Research output often results from or centers around particular projects. Below is an overview of projects I am or was involved in.
Apart from projects, quite a number of my publications are simply the output of joined work with colleagues and students.

Computational Network Science

To underline that I believe that my research is more than a list of projects, I would like to explicitly mention my own fundamental line of research on computational network science (see Research page). Most of the projects below, several collaborations with fellow researchers as well as thesis work by bachelor and master students, somehow involve some computation of or on network data, usually within a particular application domain.

EU H2020 RISE Social Media Analytics (UL, 2019-)

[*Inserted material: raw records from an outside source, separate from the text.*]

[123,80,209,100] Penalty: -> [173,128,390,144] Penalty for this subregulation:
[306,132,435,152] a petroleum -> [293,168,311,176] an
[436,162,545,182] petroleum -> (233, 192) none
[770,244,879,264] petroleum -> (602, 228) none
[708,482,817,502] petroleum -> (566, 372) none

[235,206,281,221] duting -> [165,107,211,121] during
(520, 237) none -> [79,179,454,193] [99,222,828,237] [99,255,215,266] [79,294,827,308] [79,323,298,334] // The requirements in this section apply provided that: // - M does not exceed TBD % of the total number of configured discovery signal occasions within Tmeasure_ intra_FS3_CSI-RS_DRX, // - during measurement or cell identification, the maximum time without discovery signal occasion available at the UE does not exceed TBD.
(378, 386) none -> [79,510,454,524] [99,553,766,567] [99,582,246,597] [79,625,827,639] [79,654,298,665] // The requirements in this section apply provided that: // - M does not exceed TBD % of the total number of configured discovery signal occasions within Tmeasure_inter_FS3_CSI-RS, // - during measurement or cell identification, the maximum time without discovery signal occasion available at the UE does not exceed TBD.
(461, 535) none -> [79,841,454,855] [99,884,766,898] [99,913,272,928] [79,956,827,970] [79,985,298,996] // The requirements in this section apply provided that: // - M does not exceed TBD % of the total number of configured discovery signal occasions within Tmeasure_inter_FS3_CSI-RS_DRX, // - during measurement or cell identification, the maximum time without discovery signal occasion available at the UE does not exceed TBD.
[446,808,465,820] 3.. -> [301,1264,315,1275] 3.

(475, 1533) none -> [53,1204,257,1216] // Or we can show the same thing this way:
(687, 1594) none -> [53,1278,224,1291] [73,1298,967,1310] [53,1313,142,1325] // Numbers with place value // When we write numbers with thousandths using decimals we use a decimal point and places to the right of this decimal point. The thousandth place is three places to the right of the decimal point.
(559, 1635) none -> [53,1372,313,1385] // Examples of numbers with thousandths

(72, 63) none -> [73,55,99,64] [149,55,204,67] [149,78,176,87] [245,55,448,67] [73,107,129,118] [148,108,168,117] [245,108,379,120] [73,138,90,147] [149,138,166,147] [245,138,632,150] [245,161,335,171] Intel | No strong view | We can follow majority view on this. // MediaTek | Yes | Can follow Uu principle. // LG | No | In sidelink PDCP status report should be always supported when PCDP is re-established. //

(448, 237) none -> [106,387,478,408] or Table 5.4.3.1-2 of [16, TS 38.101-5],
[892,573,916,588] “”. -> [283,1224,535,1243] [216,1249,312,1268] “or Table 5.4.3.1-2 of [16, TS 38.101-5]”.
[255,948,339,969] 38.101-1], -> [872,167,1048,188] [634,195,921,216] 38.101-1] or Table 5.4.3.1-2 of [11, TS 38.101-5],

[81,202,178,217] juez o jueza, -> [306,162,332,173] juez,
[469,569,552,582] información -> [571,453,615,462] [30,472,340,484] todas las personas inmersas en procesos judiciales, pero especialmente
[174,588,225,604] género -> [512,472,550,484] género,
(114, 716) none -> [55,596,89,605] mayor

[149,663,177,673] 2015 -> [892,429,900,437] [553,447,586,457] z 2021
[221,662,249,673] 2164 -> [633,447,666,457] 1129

LIACS is a partner in RISE_SMA, an interdisciplinary, international network combining excellent scholars and practitioners to enable vigorous knowledge sharing and to develop solutions for contemporary challenges for Social Media Analytics (SMA). It is the result of a EU H2020 Marie Skłodowska-Curie Research and Innovation Staff Exchange Call (MSCA RISE) proposal. From Leiden, Michael Emmerich, Suzan Verberne and Frank Takes are involved.

Collaborative learning (UL, 2019-)

In this teaching-oriented project, the goal is to develop a digital platform to facilitate collaborative learning. This project is part of my fellowship of the Leiden Teacher’s Academy (LTA).

Uncovering Networks of Corporate Control (UvA/eScience Center, 2018-2019)

This computational social science project deals with eScience questions related to corporate network analysis and visualization, with particular focus on board interlock networks and ownership networks in the context of offshore finance. It involves two research engineers from the Netherlands eScience center.

Data-Driven Risk Assesment in Infrastructure Networks (UL, 2017-)

A four year project together with the inspectorate of the Dutch Ministry of Infrastructure and Water will focus on new data-driven methods for risk assessment, with the aim to for example better coordinate inspection efforts. As part of this project, two PhD students will work data of amongst other things (networks of) water transportation and vehicle movement.

Enriching official economic statistics using data-driven modelling (CBS/UvA/UL, 2016-)

This four year research project aims to investigate data-driven modelling techniques from both computer science and economics in order to devise new methods, techniques and algorithms for determining official economic statistics. The project consists of one PhD student and is a collaboration between Centraal Bureau voor de Statistiek (CBS), the University of Amsterdam and Leiden University.

High Performance Corporate Network Analysis (UvA, 2015-2019)

The main challenges addressed in this project deal with data management, availability and computation of large-scale network data. In particular, we are analyzing data on over millions of corporations connected through hundreds of millions of different types of links. This project’s multi-core big memory server architecture forms the backbone of the data analysis infrastructure of the CORPNET project (see below).

CORPNET (UvA, 2015-2019)

At the CORPNET interdisciplinary computational social science research group of the University of Amsterdam, we use network science to understand the global economy. The five year project is a product of the 2015 ERC Starting Grant of Eelke Heemskerk, centered around the multidisciplinary collaboration between computer science and the social sciences on the analysis of corporate networks. It considers data on corporate ownership and interlocking directorates, forming so-called networks of corporate control, which we analyze using network science.

RISK (UL, 2014-2015)

This project, in collaboration with the Dutch National Police and Utrecht University, had as a main goal to better assess the risk around soccer matches and other soccer-related activities. Using state-of the art visualization and data science methods, we were able to devise a hands-on framework on an interactive itable. I focussed on adding network science components. The resulting product could help police officers on a daily basis to make better decisions in terms of planning and allocation of resources around soccer matches, automatically re-using historical data on previous incidents.

COMPASS (UL, 2010-2014)

The goal of my PhD project, in collaboration with TU Eindhoven, was the development of stream mining techniques for complex patterns such as graphs. The aim was to extend the existing state-of-the-art techniques into two, orthogonal directions: on the one hand, the mining of more complex patterns in streams, such as sequential patterns and evolving graph patterns (for example social networks), and on the other hand, more natural stream support measures taking into account the temporal nature of most data streams.